On properties of a deformed Freud weight

TL;DR

This paper investigates the recurrence coefficients of polynomials orthogonal with respect to a deformed Freud weight, revealing their connection to Painlevé equations, asymptotic behaviors, and the associated differential equations, including the Heun equation.

Contribution

It establishes the discrete Painlevé I equation for the recurrence coefficients and derives a second order linear ODE, including asymptotic analysis and the Hankel determinant behavior.

Findings

Recurrence coefficients satisfy discrete Painlevé I and differential equations.

Asymptotic behaviors are characterized for different parameter regimes.

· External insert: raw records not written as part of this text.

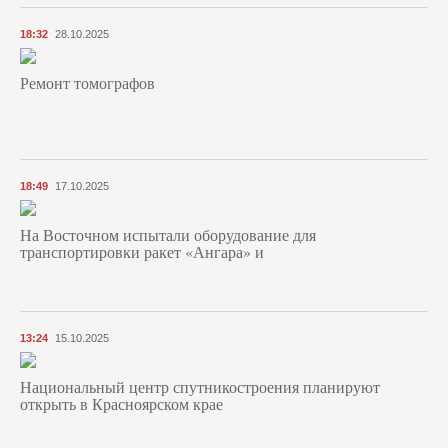
18:32
28.10.2025
Ремонт томографов
18:49
17.10.2025
На Восточном испытали оборудование для
транспортировки ракет «Ангара» и
13:24
15.10.2025
Национальный центр спутникостроения планируют
открыть в Красноярском крае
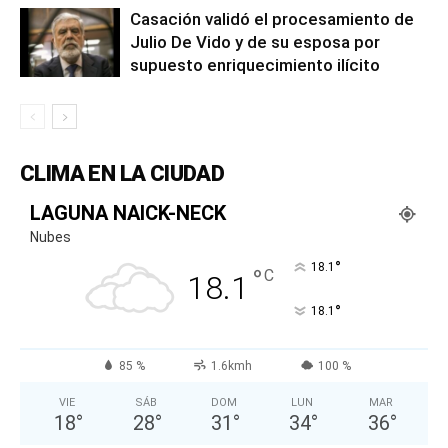
Casación validó el procesamiento de
Julio De Vido y de su esposa por
supuesto enriquecimiento ilícito
CLIMA EN LA CIUDAD
LAGUNA NAICK-NECK
Nubes
°
18.1
°
C
18.1
°
18.1
85 %
1.6kmh
100 %
VIE
SÁB
DOM
LUN
MAR
18
°
28
°
31
°
34
°
36
°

The associated linear ODE approaches a biconfluent Heun equation as n→∞.

Abstract

We study the recurrence coefficients of the monic polynomials $P_n(z)$ orthogonal with respect to the deformed (also called semi-classical) Freud weight \begin{equation*} w_{\alpha}(x;s,N)=|x|^{\alpha}{\rm e}^{-N\left[x^{2}+s\left(x^{4}-x^{2}\right)\right]}, ~~x\in\mathbb{R}, \end{equation*} with parameters $\alpha>-1,~N>0,~s\in[0,1]$. We show that the recurrence coefficients $\beta_{n}(s)$ satisfy the first discrete Painlev\'{e} equation (denoted by d${\rm P_{I}}$), a differential-difference equation and a second order nolinear ordinary differential equation (ODE) in $s$. Here $n$ is the order of the Hankel matrix generated by $w_{\alpha}(x;s,N)$. We describe the asymptotic behavior of the recurrence coefficients in three situations, (i) $s\rightarrow0$, $n,N$ finite, (ii) $n\rightarrow\infty$, $N$ finite, (iii) $n, N\rightarrow\infty$, such that the radio $r:=\frac{n}{N}$ is bounded away from $0$ and closed to $1$. We also investigate the existence and uniqueness for the positive solutions of the d${\rm P_{I}}$. Further more, we derive, using the ladder approach, a second order linear ODE satisfied by the polynomials $P_n(z)$. It is found as $n\rightarrow\infty$, the linear ODE turns to be a biconfluent Heun equation. This paper concludes with the study of the Hankel determinant, $D_{n}(s)$, associated with $w_{\alpha}(x;s,N)$ when $n$ tends to infinity.